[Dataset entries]
+++

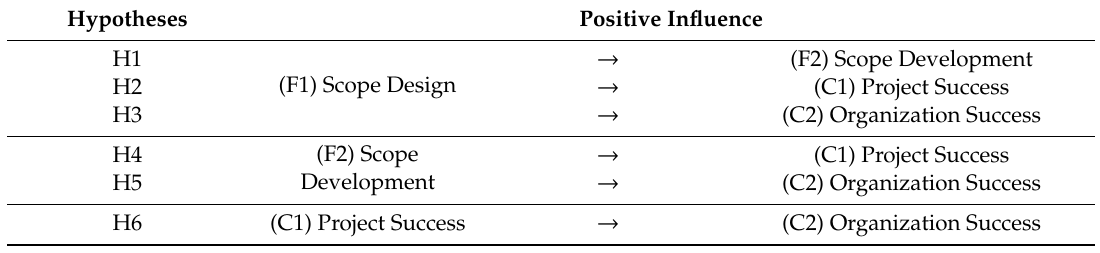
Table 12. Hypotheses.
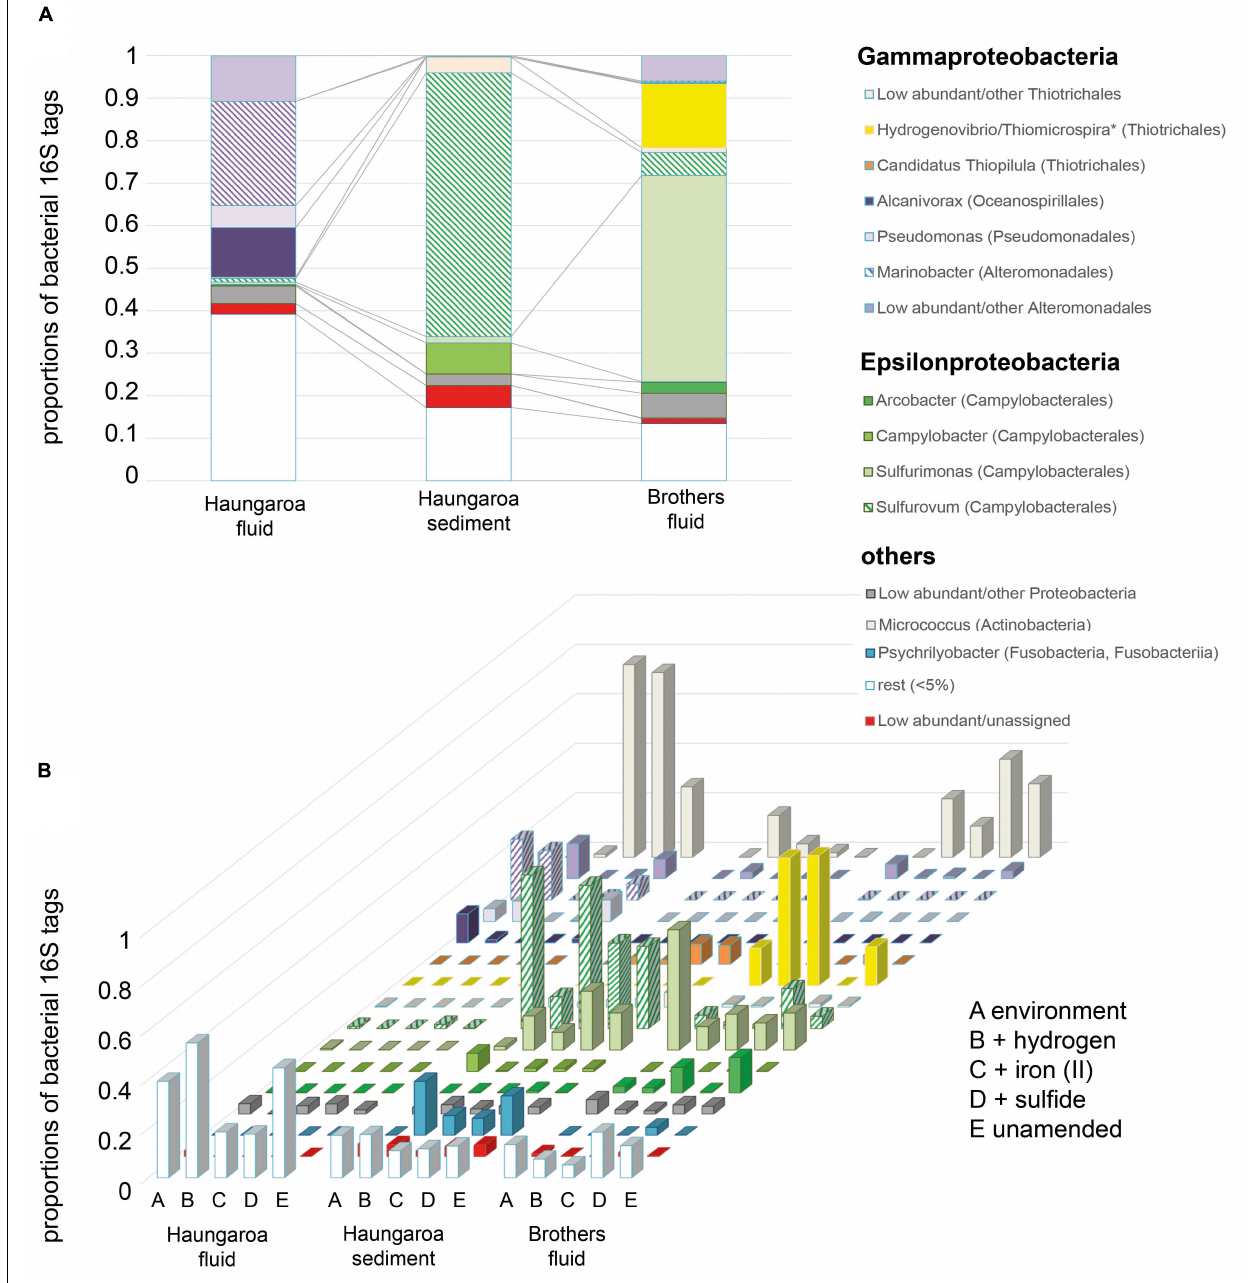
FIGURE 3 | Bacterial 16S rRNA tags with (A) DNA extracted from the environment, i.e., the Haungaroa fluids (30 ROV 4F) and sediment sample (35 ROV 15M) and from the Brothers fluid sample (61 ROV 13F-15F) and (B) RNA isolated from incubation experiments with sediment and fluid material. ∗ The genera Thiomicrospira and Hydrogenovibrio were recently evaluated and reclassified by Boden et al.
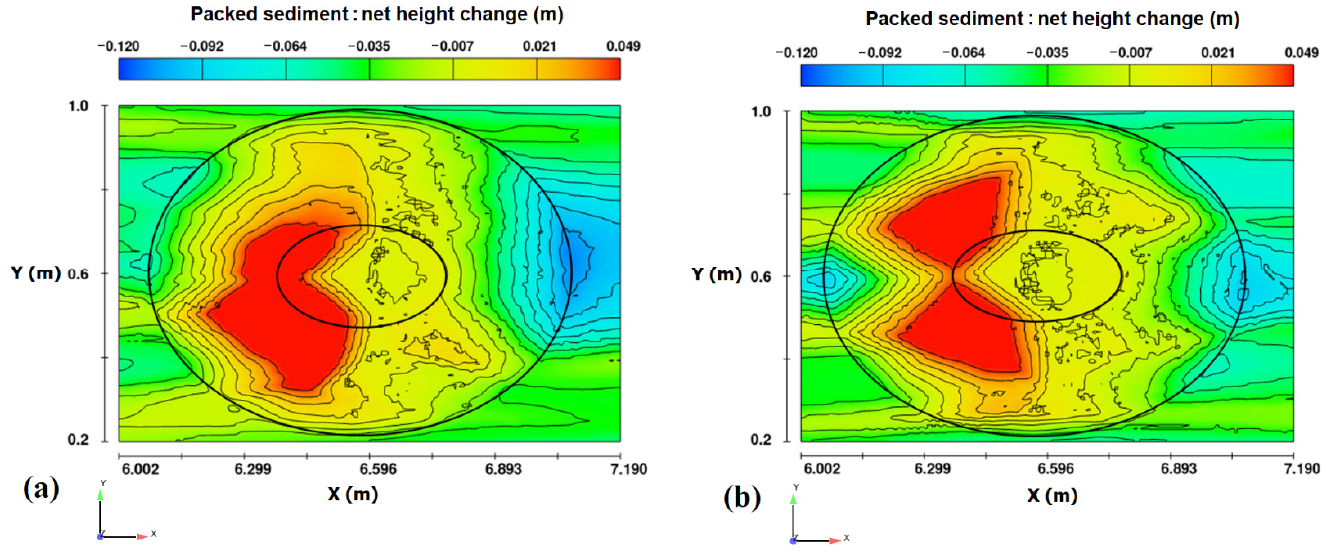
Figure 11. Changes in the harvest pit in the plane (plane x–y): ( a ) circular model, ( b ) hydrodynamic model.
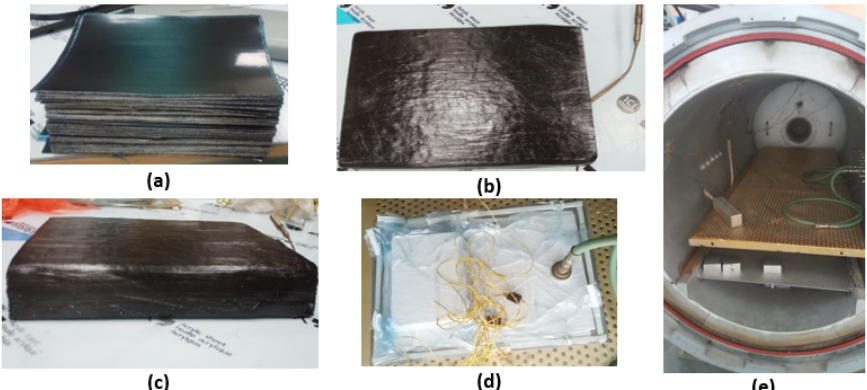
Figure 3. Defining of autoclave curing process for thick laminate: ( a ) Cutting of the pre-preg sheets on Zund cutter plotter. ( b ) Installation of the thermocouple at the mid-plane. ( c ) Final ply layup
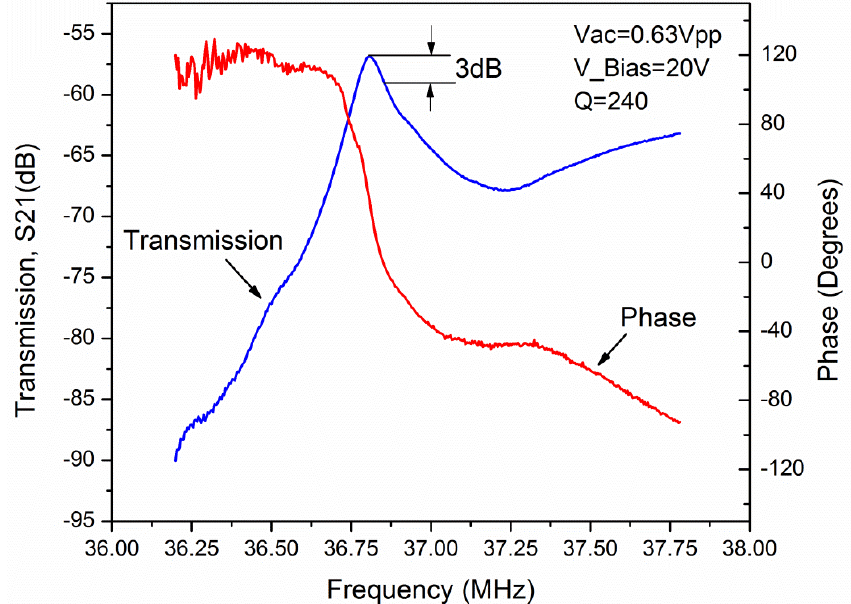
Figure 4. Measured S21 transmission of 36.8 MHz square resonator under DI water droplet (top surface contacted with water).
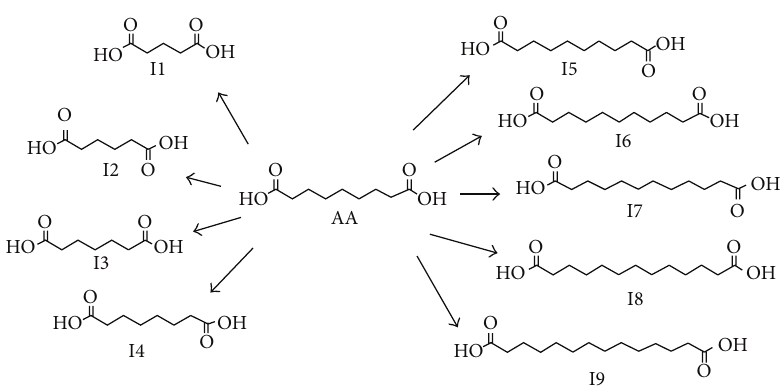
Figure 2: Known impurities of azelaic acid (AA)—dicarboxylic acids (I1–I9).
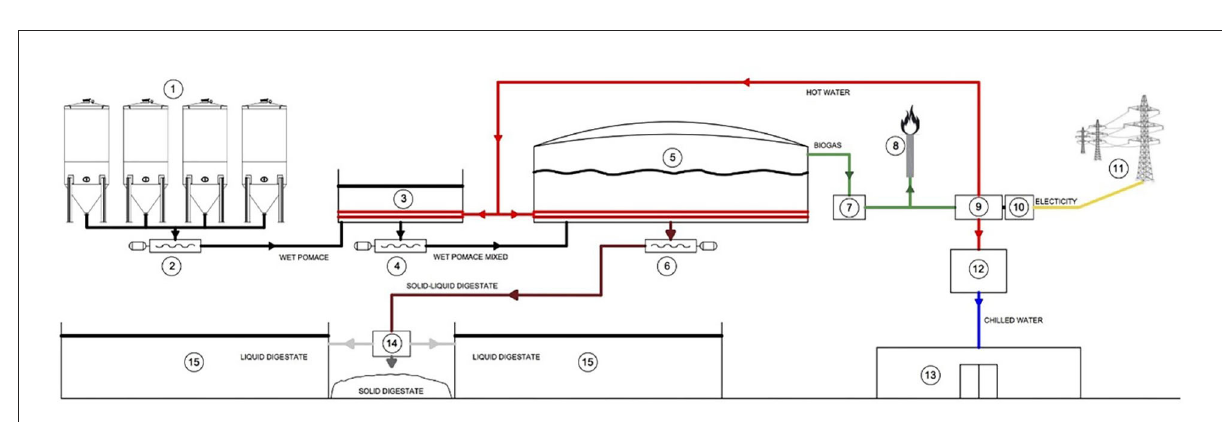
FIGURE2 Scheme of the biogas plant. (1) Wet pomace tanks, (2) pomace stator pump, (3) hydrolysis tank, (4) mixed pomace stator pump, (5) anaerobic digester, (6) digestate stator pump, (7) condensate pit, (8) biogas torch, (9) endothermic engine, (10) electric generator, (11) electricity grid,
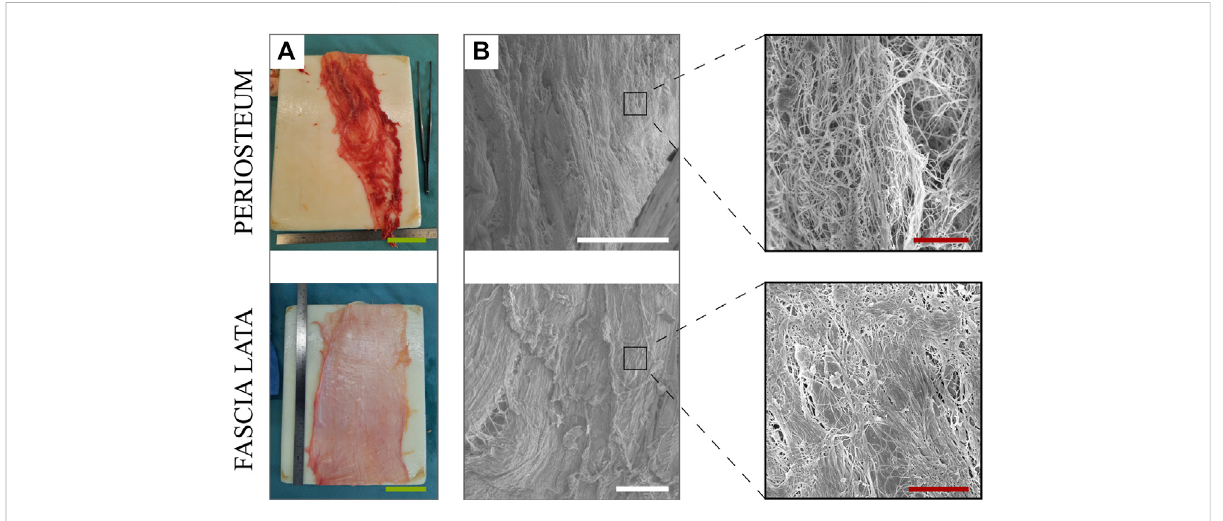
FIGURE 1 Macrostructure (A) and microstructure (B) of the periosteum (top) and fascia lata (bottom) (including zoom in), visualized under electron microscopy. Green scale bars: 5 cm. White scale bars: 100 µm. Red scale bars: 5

+++

◆ **WHAT NEEDS TO BE DONE**
For every line of the data above that contains "under", copy that line.

◆ **RESULT**
Figure 4. Measured S21 transmission of 36.8 MHz square resonator under DI water droplet (top surface contacted with water).
FIGURE 1 Macrostructure (A) and microstructure (B) of the periosteum (top) and fascia lata (bottom) (including zoom in), visualized under electron microscopy. Green scale bars: 5 cm. White scale bars: 100 µm. Red scale bars: 5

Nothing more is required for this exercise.